Try it:
Would you repeat exactly the part of the listing below that runs from the line containing "and neck squamous" down to the line containing "staining of breast", inclusive, and nothing else?
----------------------------------------
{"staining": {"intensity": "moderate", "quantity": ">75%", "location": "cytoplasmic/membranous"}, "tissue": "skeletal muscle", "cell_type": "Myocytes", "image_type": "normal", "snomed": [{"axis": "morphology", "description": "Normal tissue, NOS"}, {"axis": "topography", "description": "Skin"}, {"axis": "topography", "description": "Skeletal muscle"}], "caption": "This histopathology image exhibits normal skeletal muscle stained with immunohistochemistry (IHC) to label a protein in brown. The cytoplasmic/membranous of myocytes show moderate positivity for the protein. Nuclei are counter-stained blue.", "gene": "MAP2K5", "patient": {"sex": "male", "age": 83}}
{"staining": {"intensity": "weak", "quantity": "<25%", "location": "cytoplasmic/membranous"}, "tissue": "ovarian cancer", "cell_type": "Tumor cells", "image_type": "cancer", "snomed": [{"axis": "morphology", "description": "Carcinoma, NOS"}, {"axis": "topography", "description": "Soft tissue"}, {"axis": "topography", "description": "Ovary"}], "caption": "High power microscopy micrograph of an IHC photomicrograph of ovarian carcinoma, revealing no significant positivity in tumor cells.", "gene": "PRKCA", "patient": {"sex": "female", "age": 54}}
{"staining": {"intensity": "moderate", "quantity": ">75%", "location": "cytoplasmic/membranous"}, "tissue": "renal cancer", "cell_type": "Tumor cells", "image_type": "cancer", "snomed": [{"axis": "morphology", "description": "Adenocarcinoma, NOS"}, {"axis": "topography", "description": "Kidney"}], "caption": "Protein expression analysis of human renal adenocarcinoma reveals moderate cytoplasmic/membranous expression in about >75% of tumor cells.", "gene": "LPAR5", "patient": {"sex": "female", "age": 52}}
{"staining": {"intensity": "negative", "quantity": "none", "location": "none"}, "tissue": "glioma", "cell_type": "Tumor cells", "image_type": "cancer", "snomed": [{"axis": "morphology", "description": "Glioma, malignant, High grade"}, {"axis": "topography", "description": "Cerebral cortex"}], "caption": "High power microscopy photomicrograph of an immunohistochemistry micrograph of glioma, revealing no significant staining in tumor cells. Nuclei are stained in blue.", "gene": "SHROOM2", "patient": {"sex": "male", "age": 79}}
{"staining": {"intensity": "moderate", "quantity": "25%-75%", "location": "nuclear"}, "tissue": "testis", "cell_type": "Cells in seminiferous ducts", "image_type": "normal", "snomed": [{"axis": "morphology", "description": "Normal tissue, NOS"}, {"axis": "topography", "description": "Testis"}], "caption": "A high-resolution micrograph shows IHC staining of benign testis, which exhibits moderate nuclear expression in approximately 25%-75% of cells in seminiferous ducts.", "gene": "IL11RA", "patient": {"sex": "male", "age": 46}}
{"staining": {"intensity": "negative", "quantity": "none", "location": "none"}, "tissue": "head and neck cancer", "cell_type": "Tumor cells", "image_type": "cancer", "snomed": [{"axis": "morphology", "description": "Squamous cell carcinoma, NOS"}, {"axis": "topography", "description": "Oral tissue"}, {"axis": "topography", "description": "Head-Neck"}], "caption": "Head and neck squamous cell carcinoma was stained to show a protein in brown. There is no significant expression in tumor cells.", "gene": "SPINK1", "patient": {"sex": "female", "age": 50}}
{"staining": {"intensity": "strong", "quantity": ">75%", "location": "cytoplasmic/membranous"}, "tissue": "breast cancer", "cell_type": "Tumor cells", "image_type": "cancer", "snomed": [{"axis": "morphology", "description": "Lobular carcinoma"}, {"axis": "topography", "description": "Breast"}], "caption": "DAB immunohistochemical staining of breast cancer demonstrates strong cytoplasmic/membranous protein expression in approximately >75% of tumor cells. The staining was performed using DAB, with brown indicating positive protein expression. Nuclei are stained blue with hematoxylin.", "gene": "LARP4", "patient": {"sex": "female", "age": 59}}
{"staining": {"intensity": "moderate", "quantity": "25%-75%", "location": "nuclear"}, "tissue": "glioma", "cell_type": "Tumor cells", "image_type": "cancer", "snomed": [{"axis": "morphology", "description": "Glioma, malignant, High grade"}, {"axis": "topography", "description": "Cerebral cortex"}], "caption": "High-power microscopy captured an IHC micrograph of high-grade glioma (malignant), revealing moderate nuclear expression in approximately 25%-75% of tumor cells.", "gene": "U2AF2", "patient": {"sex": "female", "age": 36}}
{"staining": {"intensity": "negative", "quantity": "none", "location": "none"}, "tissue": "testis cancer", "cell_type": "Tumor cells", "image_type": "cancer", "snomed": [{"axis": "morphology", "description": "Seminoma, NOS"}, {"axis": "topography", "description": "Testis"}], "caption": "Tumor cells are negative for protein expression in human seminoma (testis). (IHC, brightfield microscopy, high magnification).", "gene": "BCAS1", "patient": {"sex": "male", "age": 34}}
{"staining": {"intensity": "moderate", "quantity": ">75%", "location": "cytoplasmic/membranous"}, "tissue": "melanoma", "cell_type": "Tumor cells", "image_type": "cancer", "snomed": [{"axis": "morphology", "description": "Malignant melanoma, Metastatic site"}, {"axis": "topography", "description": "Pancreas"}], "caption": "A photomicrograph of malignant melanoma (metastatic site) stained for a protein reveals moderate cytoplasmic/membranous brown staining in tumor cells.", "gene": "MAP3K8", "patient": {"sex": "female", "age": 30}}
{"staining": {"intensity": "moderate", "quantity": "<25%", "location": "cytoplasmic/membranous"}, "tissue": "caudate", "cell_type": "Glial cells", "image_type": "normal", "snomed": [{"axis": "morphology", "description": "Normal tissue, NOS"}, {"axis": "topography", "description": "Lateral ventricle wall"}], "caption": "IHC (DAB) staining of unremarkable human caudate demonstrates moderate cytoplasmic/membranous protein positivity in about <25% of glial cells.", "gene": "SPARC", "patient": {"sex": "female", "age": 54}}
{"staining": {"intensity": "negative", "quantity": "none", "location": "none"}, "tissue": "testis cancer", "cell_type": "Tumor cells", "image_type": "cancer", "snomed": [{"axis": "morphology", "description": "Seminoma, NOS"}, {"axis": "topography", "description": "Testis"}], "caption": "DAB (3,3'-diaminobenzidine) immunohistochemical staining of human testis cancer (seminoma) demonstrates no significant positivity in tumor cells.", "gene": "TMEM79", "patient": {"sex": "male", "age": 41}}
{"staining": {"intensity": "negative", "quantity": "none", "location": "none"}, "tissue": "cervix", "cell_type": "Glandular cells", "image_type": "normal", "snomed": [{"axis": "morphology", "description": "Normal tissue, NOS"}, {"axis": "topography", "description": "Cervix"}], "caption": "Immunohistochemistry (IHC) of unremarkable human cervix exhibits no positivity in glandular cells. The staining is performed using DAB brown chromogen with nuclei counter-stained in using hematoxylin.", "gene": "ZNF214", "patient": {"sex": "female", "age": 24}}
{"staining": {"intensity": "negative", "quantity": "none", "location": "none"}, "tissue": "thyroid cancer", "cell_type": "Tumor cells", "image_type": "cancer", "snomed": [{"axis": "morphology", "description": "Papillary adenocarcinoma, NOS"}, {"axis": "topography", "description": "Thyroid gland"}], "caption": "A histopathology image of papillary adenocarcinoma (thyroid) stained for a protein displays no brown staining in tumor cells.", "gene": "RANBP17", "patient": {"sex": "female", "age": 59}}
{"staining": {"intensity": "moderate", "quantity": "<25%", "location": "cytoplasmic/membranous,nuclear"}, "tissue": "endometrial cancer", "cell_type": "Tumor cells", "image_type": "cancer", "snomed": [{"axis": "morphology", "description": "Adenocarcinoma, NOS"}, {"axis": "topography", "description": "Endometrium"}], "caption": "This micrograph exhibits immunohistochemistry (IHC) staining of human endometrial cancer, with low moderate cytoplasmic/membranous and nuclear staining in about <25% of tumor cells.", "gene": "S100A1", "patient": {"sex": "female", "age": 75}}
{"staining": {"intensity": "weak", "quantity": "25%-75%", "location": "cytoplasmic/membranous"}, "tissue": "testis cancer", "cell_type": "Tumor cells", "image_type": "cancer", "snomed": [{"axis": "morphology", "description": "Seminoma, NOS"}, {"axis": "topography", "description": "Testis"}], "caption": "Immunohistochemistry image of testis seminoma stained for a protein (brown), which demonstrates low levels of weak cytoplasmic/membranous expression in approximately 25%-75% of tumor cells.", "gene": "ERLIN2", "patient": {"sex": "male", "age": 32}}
----------------------------------------
Answer:
{"staining": {"intensity": "negative", "quantity": "none", "location": "none"}, "tissue": "head and neck cancer", "cell_type": "Tumor cells", "image_type": "cancer", "snomed": [{"axis": "morphology", "description": "Squamous cell carcinoma, NOS"}, {"axis": "topography", "description": "Oral tissue"}, {"axis": "topography", "description": "Head-Neck"}], "caption": "Head and neck squamous cell carcinoma was stained to show a protein in brown. There is no significant expression in tumor cells.", "gene": "SPINK1", "patient": {"sex": "female", "age": 50}}
{"staining": {"intensity": "strong", "quantity": ">75%", "location": "cytoplasmic/membranous"}, "tissue": "breast cancer", "cell_type": "Tumor cells", "image_type": "cancer", "snomed": [{"axis": "morphology", "description": "Lobular carcinoma"}, {"axis": "topography", "description": "Breast"}], "caption": "DAB immunohistochemical staining of breast cancer demonstrates strong cytoplasmic/membranous protein expression in approximately >75% of tumor cells. The staining was performed using DAB, with brown indicating positive protein expression. Nuclei are stained blue with hematoxylin.", "gene": "LARP4", "patient": {"sex": "female", "age": 59}}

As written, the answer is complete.